## INSTRUCTION
Once you have read the data below, please repeat all of it exactly.

## DATA PROVIDED
%%

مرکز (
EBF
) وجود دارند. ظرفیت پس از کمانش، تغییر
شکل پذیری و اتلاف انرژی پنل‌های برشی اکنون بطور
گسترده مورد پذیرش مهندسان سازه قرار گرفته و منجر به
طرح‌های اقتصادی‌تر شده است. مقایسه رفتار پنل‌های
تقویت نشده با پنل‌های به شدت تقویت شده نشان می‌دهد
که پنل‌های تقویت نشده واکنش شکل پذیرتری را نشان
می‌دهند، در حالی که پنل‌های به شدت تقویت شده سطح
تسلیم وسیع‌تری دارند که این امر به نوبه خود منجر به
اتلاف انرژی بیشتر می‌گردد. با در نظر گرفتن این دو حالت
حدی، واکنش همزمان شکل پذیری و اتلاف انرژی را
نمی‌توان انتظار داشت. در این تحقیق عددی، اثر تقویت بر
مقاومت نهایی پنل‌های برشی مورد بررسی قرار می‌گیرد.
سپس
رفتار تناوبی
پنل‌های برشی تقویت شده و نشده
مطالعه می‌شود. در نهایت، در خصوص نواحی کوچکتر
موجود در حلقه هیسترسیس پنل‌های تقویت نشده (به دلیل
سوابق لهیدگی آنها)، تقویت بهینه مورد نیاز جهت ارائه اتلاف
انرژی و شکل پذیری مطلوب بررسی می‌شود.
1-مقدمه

%%

## REPLY TO THE TASK
مرکز (
EBF
) وجود دارند. ظرفیت پس از کمانش، تغییر
شکل پذیری و اتلاف انرژی پنل‌های برشی اکنون بطور
گسترده مورد پذیرش مهندسان سازه قرار گرفته و منجر به
طرح‌های اقتصادی‌تر شده است. مقایسه رفتار پنل‌های
تقویت نشده با پنل‌های به شدت تقویت شده نشان می‌دهد
که پنل‌های تقویت نشده واکنش شکل پذیرتری را نشان
می‌دهند، در حالی که پنل‌های به شدت تقویت شده سطح
تسلیم وسیع‌تری دارند که این امر به نوبه خود منجر به
اتلاف انرژی بیشتر می‌گردد. با در نظر گرفتن این دو حالت
حدی، واکنش همزمان شکل پذیری و اتلاف انرژی را
نمی‌توان انتظار داشت. در این تحقیق عددی، اثر تقویت بر
مقاومت نهایی پنل‌های برشی مورد بررسی قرار می‌گیرد.
سپس
رفتار تناوبی
پنل‌های برشی تقویت شده و نشده
مطالعه می‌شود. در نهایت، در خصوص نواحی کوچکتر
موجود در حلقه هیسترسیس پنل‌های تقویت نشده (به دلیل
سوابق لهیدگی آنها)، تقویت بهینه مورد نیاز جهت ارائه اتلاف
انرژی و شکل پذیری مطلوب بررسی می‌شود.
1-مقدمه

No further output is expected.